[Saved data entries]
──────
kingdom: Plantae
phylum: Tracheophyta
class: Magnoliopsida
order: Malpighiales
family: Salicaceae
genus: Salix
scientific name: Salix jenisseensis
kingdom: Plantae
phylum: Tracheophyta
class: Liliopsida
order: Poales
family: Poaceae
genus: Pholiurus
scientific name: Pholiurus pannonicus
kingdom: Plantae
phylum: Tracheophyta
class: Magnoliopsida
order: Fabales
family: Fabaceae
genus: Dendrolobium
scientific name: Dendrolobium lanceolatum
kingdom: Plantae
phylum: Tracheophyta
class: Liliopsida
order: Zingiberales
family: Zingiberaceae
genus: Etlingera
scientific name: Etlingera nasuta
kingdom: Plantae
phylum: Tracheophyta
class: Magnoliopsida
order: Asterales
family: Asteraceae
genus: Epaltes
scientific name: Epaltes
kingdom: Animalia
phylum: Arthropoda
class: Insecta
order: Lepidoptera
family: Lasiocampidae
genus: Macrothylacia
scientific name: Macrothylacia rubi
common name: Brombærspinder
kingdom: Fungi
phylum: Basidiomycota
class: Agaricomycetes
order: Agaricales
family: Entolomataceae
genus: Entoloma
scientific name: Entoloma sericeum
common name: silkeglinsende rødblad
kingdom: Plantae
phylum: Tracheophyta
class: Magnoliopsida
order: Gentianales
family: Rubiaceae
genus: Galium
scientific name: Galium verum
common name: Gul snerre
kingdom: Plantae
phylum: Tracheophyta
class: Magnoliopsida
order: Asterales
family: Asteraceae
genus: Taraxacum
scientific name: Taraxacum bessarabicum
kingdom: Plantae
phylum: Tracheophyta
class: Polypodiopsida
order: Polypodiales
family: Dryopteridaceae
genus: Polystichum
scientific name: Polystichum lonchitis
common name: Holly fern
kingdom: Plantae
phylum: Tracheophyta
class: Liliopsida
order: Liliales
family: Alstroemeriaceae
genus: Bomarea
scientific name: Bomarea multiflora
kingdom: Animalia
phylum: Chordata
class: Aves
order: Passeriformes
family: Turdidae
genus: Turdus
──────
Output as a numbered list the lines from the one containing "class: Insecta" through the end of the items, leaving out any blank lines.

Solved problem
1. class: Insecta
2. order: Lepidoptera
3. family: Lasiocampidae
4. genus: Macrothylacia
5. scientific name: Macrothylacia rubi
6. common name: Brombærspinder
7. kingdom: Fungi
8. phylum: Basidiomycota
9. class: Agaricomycetes
10. order: Agaricales
11. family: Entolomataceae
12. genus: Entoloma
13. scientific name: Entoloma sericeum
14. common name: silkeglinsende rødblad
15. kingdom: Plantae
16. phylum: Tracheophyta
17. class: Magnoliopsida
18. order: Gentianales
19. family: Rubiaceae
20. genus: Galium
21. scientific name: Galium verum
22. common name: Gul snerre
23. kingdom: Plantae
24. phylum: Tracheophyta
25. class: Magnoliopsida
26. order: Asterales
27. family: Asteraceae
28. genus: Taraxacum
29. scientific name: Taraxacum bessarabicum
30. kingdom: Plantae
31. phylum: Tracheophyta
32. class: Polypodiopsida
33. order: Polypodiales
34. family: Dryopteridaceae
35. genus: Polystichum
36. scientific name: Polystichum lonchitis
37. common name: Holly fern
38. kingdom: Plantae
39. phylum: Tracheophyta
40. class: Liliopsida
41. order: Liliales
42. family: Alstroemeriaceae
43. genus: Bomarea
44. scientific name: Bomarea multiflora
45. kingdom: Animalia
46. phylum: Chordata
47. class: Aves
48. order: Passeriformes
49. family: Turdidae
50. genus: Turdus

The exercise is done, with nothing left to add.